# Tips for scrolling marquetry?



## leftcoaster (Jan 1, 2016)

I got a DeWalt SS for a good price and thought I'd try my hand at some double bevel marquetry. I have a marquetry package from a veneer house and the pieces are generally 0.5 to 0.6 mm thick. That's half a mm not 5 mm.

I installed an Olson skip tooth No. 2 with 20 TPI, labeled as good for marquetry starting at 3/32" ( considerably more than I have. ). Not a good choice

I also tried a Spiral No 0 with 46 TPI with 360 degree cutting capability, which sounds good. This seems like the right blade, right?

My practice cuts are cracking on multiple species with either blade. The veneer flaps around a lot which is obviously going to stress the wood.

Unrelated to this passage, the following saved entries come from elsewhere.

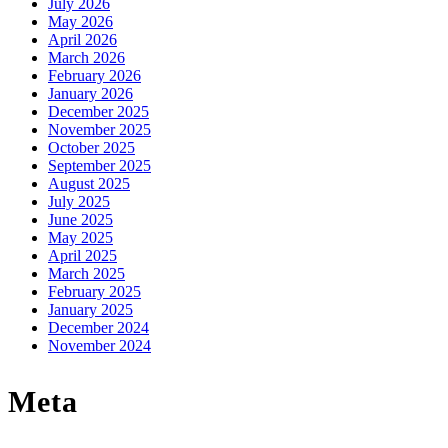
July 2026
May 2026
April 2026
March 2026
February 2026
January 2026
December 2025
November 2025
October 2025
September 2025
August 2025
July 2025
June 2025
May 2025
April 2025
March 2025
February 2025
January 2025
December 2024
November 2024
Meta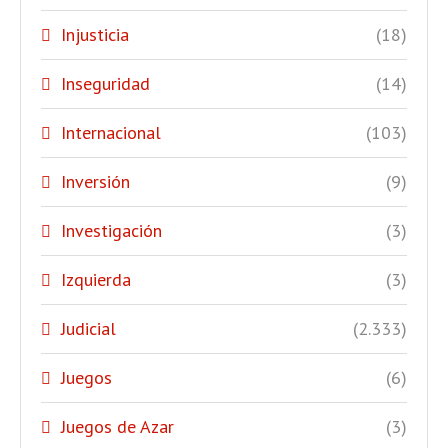
Injusticia
(18)
Inseguridad
(14)
Internacional
(103)
Inversión
(9)
Investigación
(3)
Izquierda
(3)
Judicial
(2.333)
Juegos
(6)
Juegos de Azar
(3)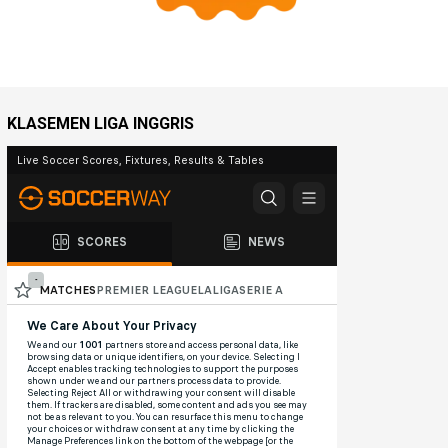
KLASEMEN LIGA INGGRIS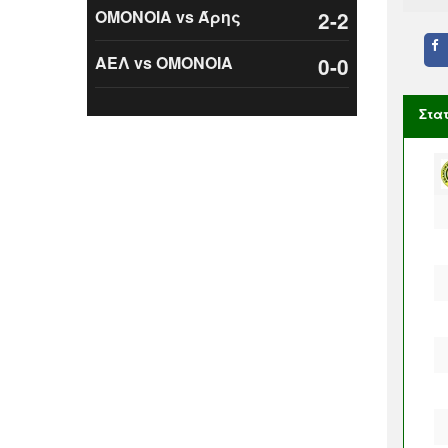
ΟΜΟΝΟΙΑ vs Άρης
2-2
ΑΕΛ vs ΟΜΟΝΟΙΑ
0-0
Στα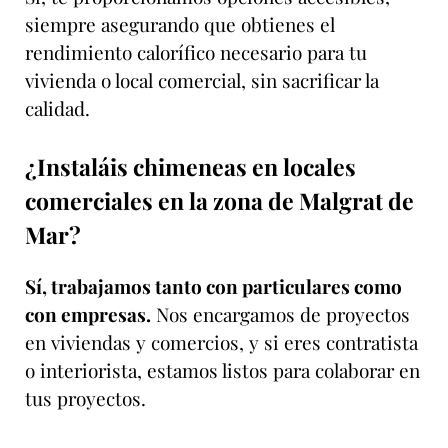
siempre asegurando que obtienes el
rendimiento calorífico necesario para tu
vivienda o local comercial, sin sacrificar la
calidad.
¿Instaláis chimeneas en locales
comerciales en la zona de Malgrat de
Mar?
Sí, trabajamos tanto con particulares como
con empresas.
Nos encargamos de proyectos
en viviendas y comercios, y si eres contratista
o interiorista, estamos listos para colaborar en
tus proyectos.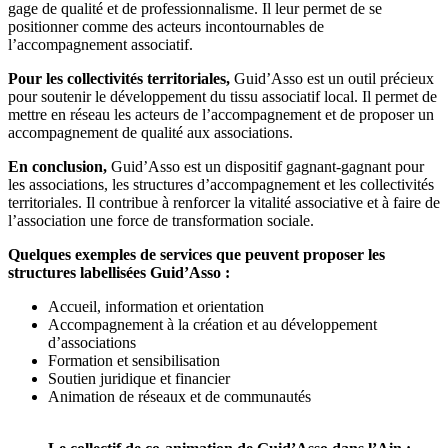
gage de qualité et de professionnalisme. Il leur permet de se
positionner comme des acteurs incontournables de
l’accompagnement associatif.
Pour les collectivités territoriales,
Guid’Asso est un outil précieux
pour soutenir le développement du tissu associatif local. Il permet de
mettre en réseau les acteurs de l’accompagnement et de proposer un
accompagnement de qualité aux associations.
En conclusion,
Guid’Asso est un dispositif gagnant-gagnant pour
les associations, les structures d’accompagnement et les collectivités
territoriales. Il contribue à renforcer la vitalité associative et à faire de
l’association une force de transformation sociale.
Quelques exemples de services que peuvent proposer les
structures labellisées Guid’Asso :
Accueil, information et orientation
Accompagnement à la création et au développement
d’associations
Formation et sensibilisation
Soutien juridique et financier
Animation de réseaux et de communautés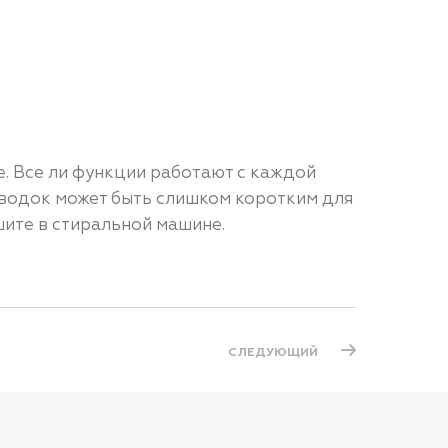
е. Все ли функции работают с каждой
поводок может быть слишком коротким для
ушите в стиральной машине.
СЛЕДУЮЩИЙ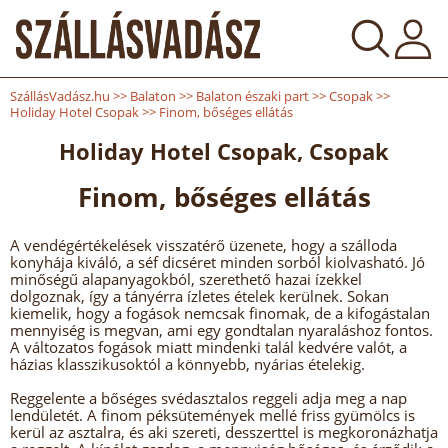
SzállásVadász.hu
>>
Balaton
>>
Balaton északi part
>>
Csopak
>>
Holiday Hotel Csopak
>>
Finom, bőséges ellátás
Holiday Hotel Csopak, Csopak
Finom, bőséges ellátás
A vendégértékelések visszatérő üzenete, hogy a szálloda
konyhája kiváló, a séf dicséret minden sorból kiolvasható. Jó
minőségű alapanyagokból, szerethető hazai ízekkel
dolgoznak, így a tányérra ízletes ételek kerülnek. Sokan
kiemelik, hogy a fogások nemcsak finomak, de a kifogástalan
mennyiség is megvan, ami egy gondtalan nyaraláshoz fontos.
A változatos fogások miatt mindenki talál kedvére valót, a
házias klasszikusoktól a könnyebb, nyárias ételekig.
Reggelente a bőséges svédasztalos reggeli adja meg a nap
lendületét. A finom péksütemények mellé friss gyümölcs is
kerül az asztalra, és aki szereti, desszerttel is megkoronázhatja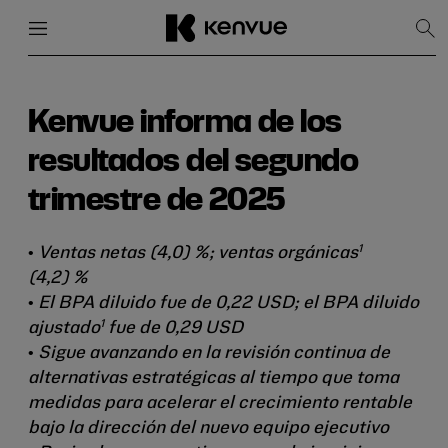
Menú
Cerrar
Mos
bús
Ir
al
contenido
Kenvue informa de los
resultados del segundo
trimestre de 2025
1
•
Ventas netas (4,0) %; ventas orgánicas
(4,2) %
•
El BPA diluido fue de 0,22 USD; el BPA diluido
1
ajustado
fue de 0,29 USD
•
Sigue avanzando en la revisión continua de
alternativas estratégicas al tiempo que toma
medidas para acelerar el crecimiento rentable
bajo la dirección del nuevo equipo ejecutivo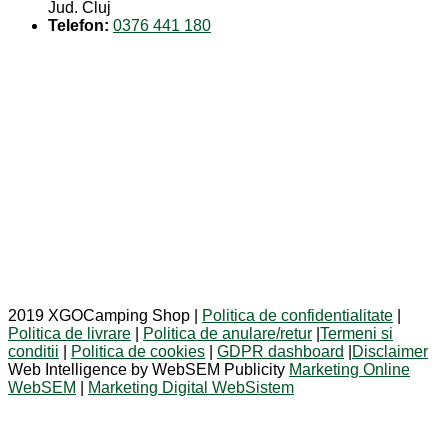
Jud. Cluj
Telefon:
0376 441 180
2019 XGOCamping Shop |
Politica de confidentialitate
|
Politica de livrare
|
Politica de anulare/retur
|
Termeni si
conditii
|
Politica de cookies
|
GDPR dashboard
|
Disclaimer
Web Intelligence by WebSEM Publicity
Marketing Online
WebSEM
|
Marketing Digital WebSistem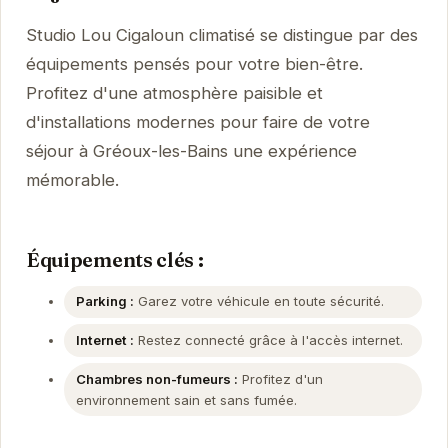
Studio Lou Cigaloun climatisé se distingue par des
équipements pensés pour votre bien-être.
Profitez d'une atmosphère paisible et
d'installations modernes pour faire de votre
séjour à Gréoux-les-Bains une expérience
mémorable.
Équipements clés :
Parking :
Garez votre véhicule en toute sécurité.
Internet :
Restez connecté grâce à l'accès internet.
Chambres non-fumeurs :
Profitez d'un
environnement sain et sans fumée.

Pretty sure the problem lies between the blade and my seat (ie me/technique).

How do I control the flapping?

How fast should I run the blade?

Are there different strategies for cutting crossgrain that I need to employ?

What other tips do experienced LJs have for a novice scroller?


----------



## Davevand (Feb 10, 2016)

I'm not sure I would try cutting something that thin with a scroll saw. Whenever I cut thin stock I always sandwich it with a pieces of scrap thin plywood. I would use a 0/2 or smaller jewelers blade and cut very slow. The few times I have cut veneers I use a sharp razor blade.


----------



## Finn (May 26, 2010)

I do lots of double bevel inlay on my scroll saw. (thousands) I inlay hard maple into eastern red cedar mostly. Each is 3/8" thick. I use a #5 blade. I also inlay other woods like oak, bubinga and walnut. All 3/8" thick. When I use veneer I glue it to another wood to make up 3/8"and inlay it that way.


----------



## Loren (May 30, 2008)

I use single ply cardboard like from beer boxes as a backer. You can buy thicker single ply for scrapbooking but I tried both and it's not necessary. I've just done a little of this so you might want to experiment.

You can put masking tape over any trouble areas of your pattern and it will support the top or at the least keep the pieces together.


----------



## leftcoaster (Jan 1, 2016)

> I use single ply cardboard like from beer boxes as a backer. You can buy thicker single ply for scrapbooking but I tried both and it s not necessary. I ve just done a little of this so you might want to experiment.
> 
> You can put masking tape over any trouble areas of your pattern and it will support the top or at the least keep the pieces together.
> 
> - Loren


Tape makes sense. How do you affix the veneer to your cardboard backer? If not at the edge, it seems likely to have the same flapping problem - now flapping on top of the cardboard.


----------



## leftcoaster (Jan 1, 2016)

Anybody able to comment on saw speed?


----------



## Loren (May 30, 2008)

Well, it depends on how big your pieces are. I've just done smaller things with the technique. I bought a bunch of cheep poplar veneer in about 11×14" size on ebay to learn with before wasting expensive veneer. I don't remember exactly what I've done but I had some success doing it more or less like I described.


----------



## shipwright (Sep 27, 2010)

You need 2/0 blades at the most. 
Back your veneer with veneer tape or newsprint/hide glue (which amounts to veneer tape but cheaper) to prevent splintering. 
Work very slowly and support the cut very close to the blade.

…… or build a chevalet and make it easy….

Seriously, there are lots of people doing DB marquetry in thin veneer and lots of books. Do some research online.
Personally I don't do DB and find the chevalet FAAAAAR easier to work with.


----------